Девять персонажей в поисках метода[260]
Авто-био-графия: К вопросу о методе. Тетради по аналитической антропологии / Под ред. В.А. Подороги. – М.: Логос, 2001. – 438 с. (Серия «Ecce homo»)Выход сборника «Авто-био-графия» – событие важное и симптоматичное. Прежде всего потому, что в нем довольно четко прослеживается размежевание с доминировавшей еще недавно французской критической традицией. Особенно показательны в этом смысле работы Валерия Подороги, одного из самых влиятельных на сегодня русских философов. Несколько заостряя, можно сказать, что по своей интенции эти работы – антибартовские, антидерридианские, а во многом и антиделёзовские. Последнее тем более значимо, что на протяжении ряда лет мысль В. Подороги плодотворно двигалась в поле притяжения философских конструкций именно Делёза (в тесной связке с Фуко).

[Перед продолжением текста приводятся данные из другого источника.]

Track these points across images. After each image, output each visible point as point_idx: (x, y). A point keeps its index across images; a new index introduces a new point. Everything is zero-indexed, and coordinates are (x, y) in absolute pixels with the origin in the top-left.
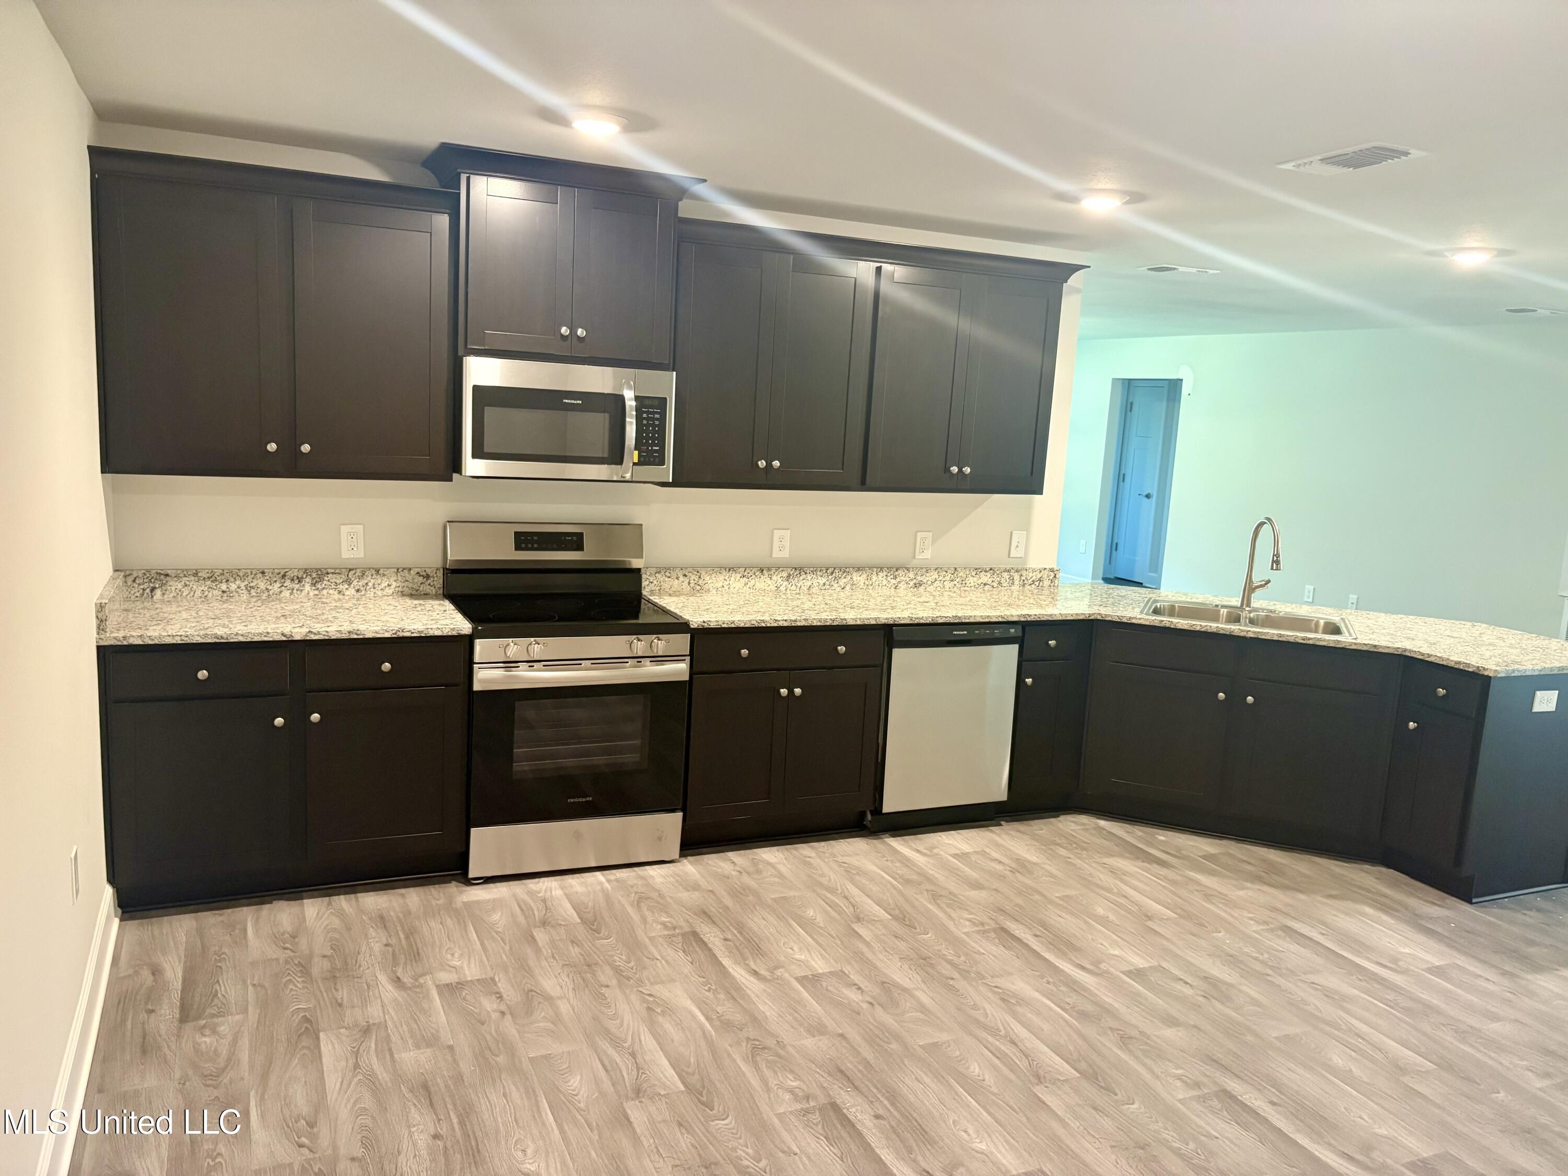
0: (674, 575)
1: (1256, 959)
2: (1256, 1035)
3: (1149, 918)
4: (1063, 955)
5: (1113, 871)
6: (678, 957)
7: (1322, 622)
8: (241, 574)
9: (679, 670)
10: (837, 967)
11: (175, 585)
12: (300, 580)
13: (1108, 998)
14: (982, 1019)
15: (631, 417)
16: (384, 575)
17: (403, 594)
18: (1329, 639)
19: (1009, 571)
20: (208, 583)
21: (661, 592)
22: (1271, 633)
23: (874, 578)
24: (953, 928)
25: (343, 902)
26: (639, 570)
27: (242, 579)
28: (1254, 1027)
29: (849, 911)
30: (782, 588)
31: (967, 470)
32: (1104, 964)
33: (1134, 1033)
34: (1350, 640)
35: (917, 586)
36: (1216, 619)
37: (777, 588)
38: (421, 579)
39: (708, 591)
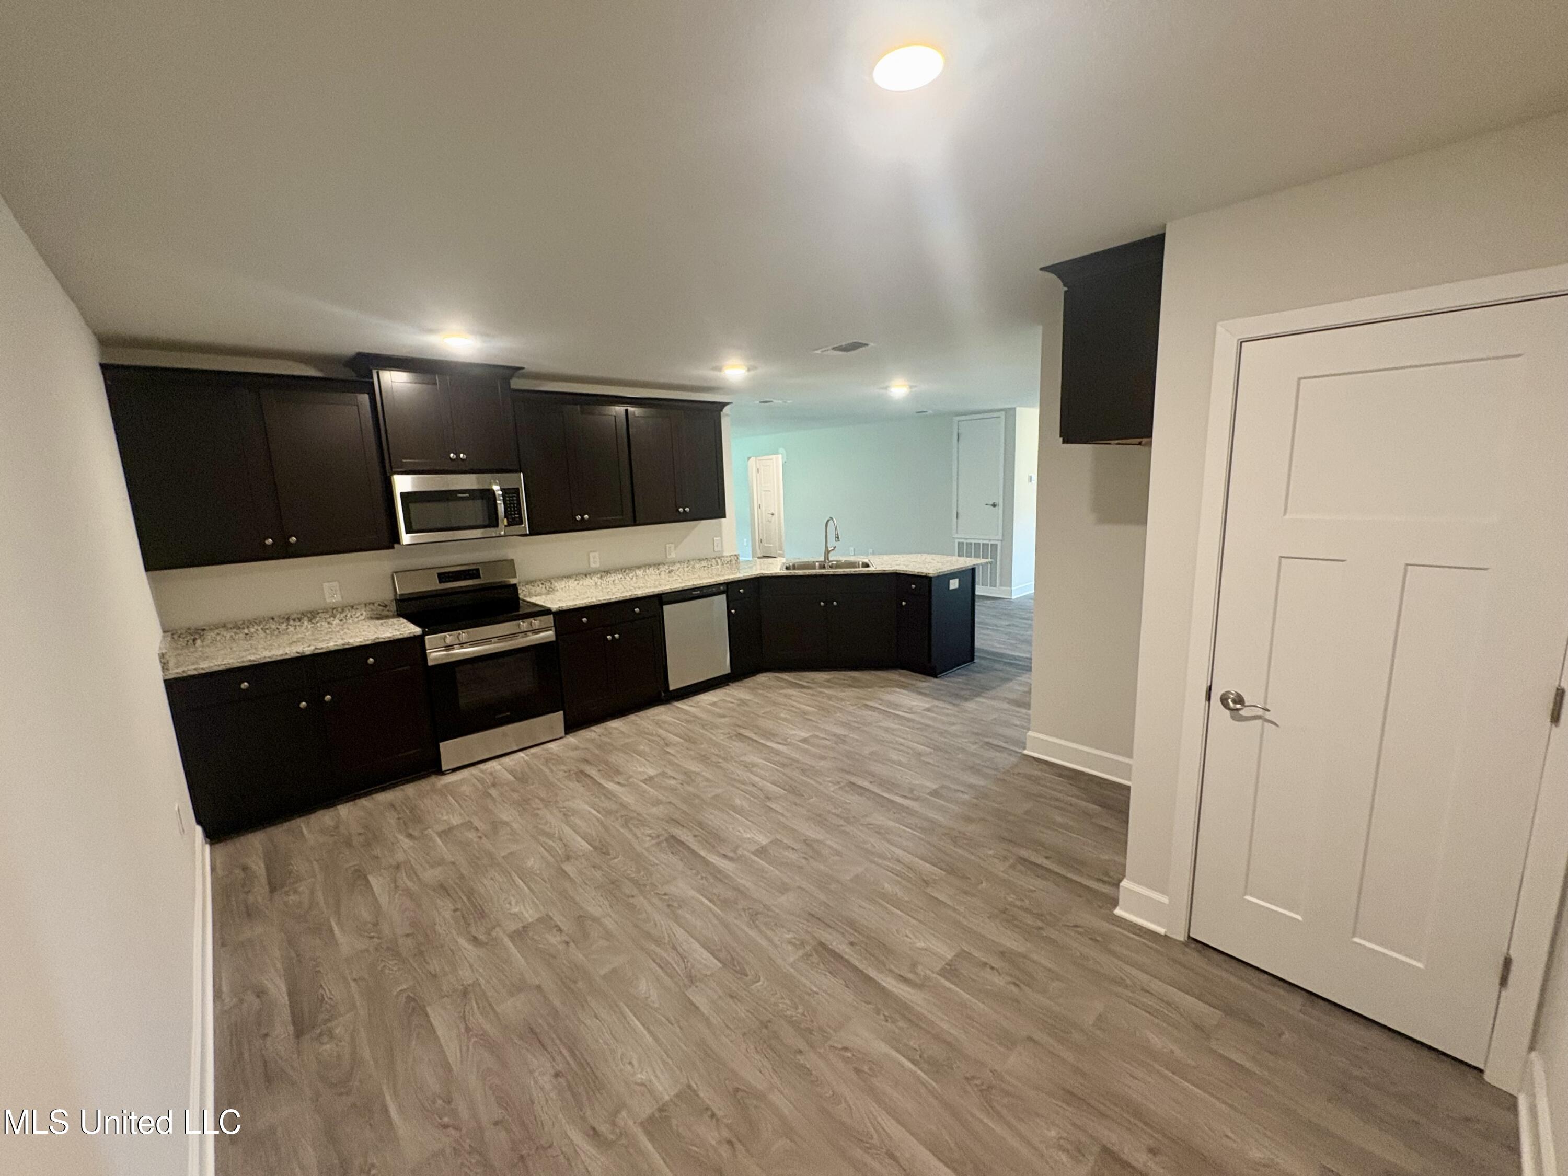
0: (536, 584)
1: (854, 722)
2: (859, 755)
3: (805, 714)
5: (786, 696)
6: (574, 785)
7: (861, 563)
8: (257, 621)
9: (549, 635)
10: (660, 771)
11: (210, 636)
12: (300, 620)
13: (795, 755)
14: (738, 778)
15: (500, 500)
16: (357, 609)
17: (372, 618)
18: (865, 570)
19: (715, 558)
20: (234, 630)
21: (530, 595)
22: (840, 571)
23: (647, 571)
24: (714, 738)
25: (364, 802)
26: (515, 585)
27: (259, 624)
28: (858, 751)
29: (662, 742)
30: (599, 583)
31: (687, 509)
32: (789, 739)
33: (807, 767)
34: (874, 569)
35: (670, 572)
36: (814, 568)
37: (596, 583)
38: (382, 608)
39: (557, 590)
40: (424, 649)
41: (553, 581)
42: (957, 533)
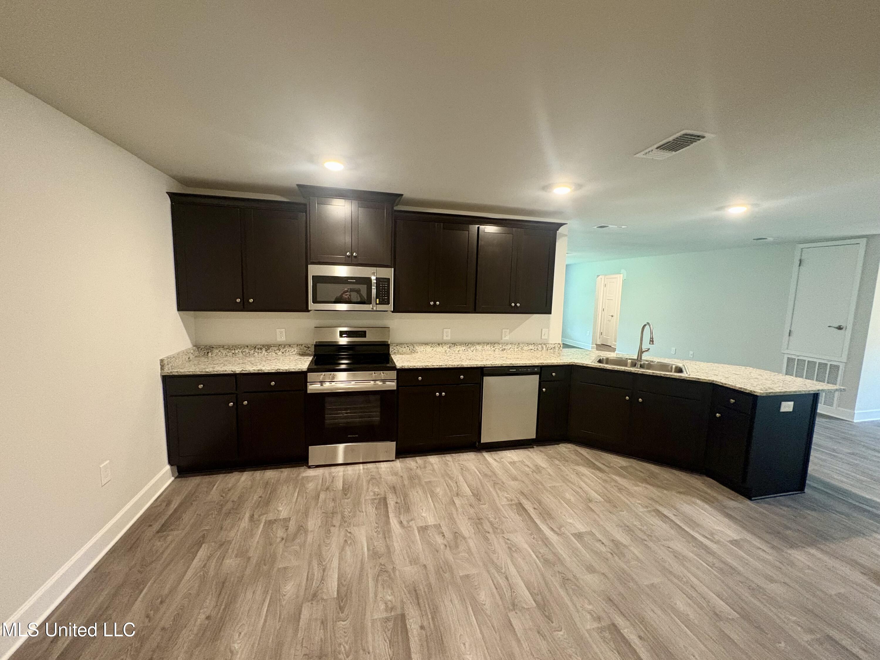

«Авто-био-графия» отчетливо распадается на две части. Из 438 страниц 240 занимают программные тексты В. Подороги и посвященное одному из них – «Материалам к психобиографии С.М. Эйзенштейна» – обсуждение, озаглавленное «Вопрос о методе». В нем принимают участие те, чьи статьи составляют вторую часть: Олег Аронсон, Елена Петровская, Михаил Рыклин, Андрей Парамонов, Елена Ознобкина, Олег Никифоров, Владимир Майков, Игорь Чубаров и Сергей Земляной (статьи в сборник не представивший, зато выступивший во время дискуссии с довольно жесткой критикой в адрес практикуемого Подорогой подхода). Структуру сборника «закольцовывают» две рецензии, Петровской и Аронсона, в центре внимания которых, опять-таки, фигура Эйзенштейна.
Перед нами, таким образом, коллективный проект, отпочковавшийся – или встроенный – в индивидуальный проект Подороги, чьи интересы, начиная по меньшей мере с курса по «Феноменологии тела» (1995), концентрируются в области аналитической антропологии. В предисловии Подорога так описывает задачи семинара, вылившегося в выпуск «Тетрадей»: «…проанализировать ряд понятий, принадлежащих автобиографическому дискурсу <…> Перепроверка жанра. Как возможна авто-био-графия, но не как литературный жанр, а как концептуальное единство, как дискурс или высказывательный порядок, продолжающий влиять на выработку нашего отношения к становлению экзистенциального опыта во времени <…> как история жизни может быть выражена в понятиях? <…> Предметная область автобиографии предстает в виде поля сражения, в котором участвуют наиболее влиятельные современные дискурсивные практики. В сущности, аналитическая работа сводится к реконструкции смысла, которым наделен тот или иной объект [“автобиографический”] в каждом из противоборствующих дискурсов».
Первым – и центральным – полем сражения становится «произведение Эйзенштейн». Подорога начинает с феноменологически «нейтрального», подробного описания фотографии, запечатлевшей «одетого под маленького лорда Фаунтлероя» мальчика на козетке, застывшего в непринужденно-элегантной позе. Суггестивная мощь вступления усиливается тем, что имя Эйзенштейна поначалу отсутствует, речь идет о «маленьком мальчике», в лучшем случае о «Сереже». Стиль Подороги как бы имитирует медленное проступание изображения на помещенной в проявитель фотобумаге. Этой вдумчивой неторопливости как-то сразу безоговорочно доверяешься. Она «забирает», захватывает под стать самой позе, служащей предметом тщательного рассматривания и скрывающей в себе некий «фокус». Этот «фокус» в том, что естественность и непринужденность придает позе «новоявленного лорда» невидимая, но угадываемая зеркальная подпорка, какие в ту пору повсеместно использовали в фотоателье для придания телу «правильной» осанки. Насильственная ортопедия. Телесный канон. Идеал, в который втискивает маленького Сережу («его первая роль») папа-тиран. И далее, отталкиваясь от этого красивого эмблематического образа, образа принудительной неподвижности («подвешенности»), обращаясь к мемуарам, письмам, рисункам, кинематографу Эйзенштейна, воспоминаниям о нем современников, Подорога строит свое произведение «Эйзенштейн».